Eventually, the receptionist returned and asked me to follow her. Tom and I had expected to be called back in a few weeks for the swearing in, and we exchanged an “uh-oh, we’re busted” look.

I was led to a large office with plush carpets and a harbour view and found myself facing a well-groomed middle-aged matron behind a large mahogany desk set off by a new Canadian flag. She introduced herself as the citizenship judge. I felt a little out of place looking somewhere between hippiedom and disco in my Henley T-shirt, high-waisted, hip-hugging, bell-bottom jeans and platform clogs. I prepared myself for a tongue-lashing about applying for citizenship while stoned. But after a few niceties, she reviewed my form and asked if I was prepared to swear my allegiance to Canada on a Bible.

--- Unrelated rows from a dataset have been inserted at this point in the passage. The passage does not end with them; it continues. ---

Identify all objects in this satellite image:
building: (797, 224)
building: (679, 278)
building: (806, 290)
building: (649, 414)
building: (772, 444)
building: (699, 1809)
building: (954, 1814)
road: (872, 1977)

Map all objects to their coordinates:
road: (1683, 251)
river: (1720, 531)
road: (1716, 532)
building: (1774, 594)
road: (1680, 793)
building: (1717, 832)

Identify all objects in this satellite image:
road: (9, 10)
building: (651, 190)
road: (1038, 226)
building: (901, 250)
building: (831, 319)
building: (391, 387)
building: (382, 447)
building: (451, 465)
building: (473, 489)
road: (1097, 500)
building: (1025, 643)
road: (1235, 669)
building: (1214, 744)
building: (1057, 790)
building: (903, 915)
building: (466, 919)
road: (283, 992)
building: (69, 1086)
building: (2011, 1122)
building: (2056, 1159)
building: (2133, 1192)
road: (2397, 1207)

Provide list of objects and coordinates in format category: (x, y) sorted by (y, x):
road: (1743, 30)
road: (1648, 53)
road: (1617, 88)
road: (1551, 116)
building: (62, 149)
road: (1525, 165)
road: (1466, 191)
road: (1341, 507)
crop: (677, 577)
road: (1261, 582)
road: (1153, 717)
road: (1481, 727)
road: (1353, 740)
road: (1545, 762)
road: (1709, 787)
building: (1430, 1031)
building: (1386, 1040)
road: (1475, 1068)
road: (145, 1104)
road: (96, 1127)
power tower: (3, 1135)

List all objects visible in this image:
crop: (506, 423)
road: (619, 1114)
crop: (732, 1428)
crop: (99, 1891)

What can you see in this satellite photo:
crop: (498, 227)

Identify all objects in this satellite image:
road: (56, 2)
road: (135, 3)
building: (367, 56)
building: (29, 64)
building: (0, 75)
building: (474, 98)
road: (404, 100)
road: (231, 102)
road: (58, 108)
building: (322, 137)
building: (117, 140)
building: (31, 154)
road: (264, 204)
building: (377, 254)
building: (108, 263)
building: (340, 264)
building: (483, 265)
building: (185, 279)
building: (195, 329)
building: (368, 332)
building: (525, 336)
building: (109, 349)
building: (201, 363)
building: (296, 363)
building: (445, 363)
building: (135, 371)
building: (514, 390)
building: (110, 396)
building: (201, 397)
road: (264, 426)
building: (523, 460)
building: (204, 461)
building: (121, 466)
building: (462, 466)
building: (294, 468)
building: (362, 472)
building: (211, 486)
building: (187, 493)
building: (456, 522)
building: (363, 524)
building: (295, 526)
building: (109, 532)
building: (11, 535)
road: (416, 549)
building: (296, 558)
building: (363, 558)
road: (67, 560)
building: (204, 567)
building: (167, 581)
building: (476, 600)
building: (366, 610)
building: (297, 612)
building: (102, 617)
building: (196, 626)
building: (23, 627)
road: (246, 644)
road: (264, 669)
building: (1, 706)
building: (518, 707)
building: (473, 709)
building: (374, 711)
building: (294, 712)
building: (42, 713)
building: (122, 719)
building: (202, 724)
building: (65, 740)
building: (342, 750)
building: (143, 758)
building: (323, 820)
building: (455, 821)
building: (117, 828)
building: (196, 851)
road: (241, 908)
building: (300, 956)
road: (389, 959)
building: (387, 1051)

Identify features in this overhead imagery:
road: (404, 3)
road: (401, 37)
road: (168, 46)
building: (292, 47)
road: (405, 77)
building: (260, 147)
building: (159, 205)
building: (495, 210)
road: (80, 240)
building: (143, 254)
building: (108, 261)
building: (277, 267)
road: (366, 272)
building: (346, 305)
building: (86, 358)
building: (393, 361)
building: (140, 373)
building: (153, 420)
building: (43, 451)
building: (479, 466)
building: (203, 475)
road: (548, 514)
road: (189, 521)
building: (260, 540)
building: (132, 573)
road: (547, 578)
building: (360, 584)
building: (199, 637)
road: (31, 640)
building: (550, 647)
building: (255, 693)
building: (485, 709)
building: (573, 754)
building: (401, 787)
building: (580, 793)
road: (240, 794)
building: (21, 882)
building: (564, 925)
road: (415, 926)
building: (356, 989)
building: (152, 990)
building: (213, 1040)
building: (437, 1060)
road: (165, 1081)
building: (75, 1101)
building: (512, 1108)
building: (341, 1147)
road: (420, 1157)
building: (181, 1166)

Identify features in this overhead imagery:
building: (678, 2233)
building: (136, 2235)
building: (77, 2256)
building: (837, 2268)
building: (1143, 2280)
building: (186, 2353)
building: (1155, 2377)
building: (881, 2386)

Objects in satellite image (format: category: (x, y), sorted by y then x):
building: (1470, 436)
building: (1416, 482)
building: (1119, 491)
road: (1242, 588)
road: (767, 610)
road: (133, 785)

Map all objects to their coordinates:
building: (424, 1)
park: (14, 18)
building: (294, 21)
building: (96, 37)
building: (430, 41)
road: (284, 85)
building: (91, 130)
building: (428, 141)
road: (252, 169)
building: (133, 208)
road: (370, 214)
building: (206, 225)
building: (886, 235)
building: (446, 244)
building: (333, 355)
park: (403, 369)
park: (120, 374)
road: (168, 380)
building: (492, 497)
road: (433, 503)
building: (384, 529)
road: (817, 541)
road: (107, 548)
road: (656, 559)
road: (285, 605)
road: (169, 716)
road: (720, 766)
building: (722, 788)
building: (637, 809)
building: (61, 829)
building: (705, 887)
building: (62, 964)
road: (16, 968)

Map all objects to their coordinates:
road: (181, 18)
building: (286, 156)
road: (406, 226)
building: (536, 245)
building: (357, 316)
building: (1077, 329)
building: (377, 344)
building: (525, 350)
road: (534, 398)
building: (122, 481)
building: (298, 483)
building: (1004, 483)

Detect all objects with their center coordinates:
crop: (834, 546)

I’m an atheist and swearing my oath on a Bible would have been hypocritical (hypocrisy being a bigger sin to me than being stoned). The judge said she would be happy to accept my solemn oath instead. I hadn’t planned on taking my citizenship oath while high – it was just one of those odd twists life throws at you.

I repeated the Oath of Allegiance after the judge, only stumbling a little when I got to the line:

“… that I will faithfully observe the laws of Canada …”

The irony of breaking the law while taking the oath suddenly dawned on me. I managed to suppress my mirth, but only barely, and continued:

“… and fulfill my duties as a Canadian citizen.”

These words I took very seriously and have faithfully done my best over the past almost 50 years to live up to them. Now, as marijuana verges on legality, I feel somewhat vindicated for my youthful indiscretion.

A few days after the ceremony I went back out on the boat, heading up through the broken chains of islands of the remote wild West Coast of Canada – a Canada that was now my country.

Donald Ross lives in Halfmoon Bay, B.C.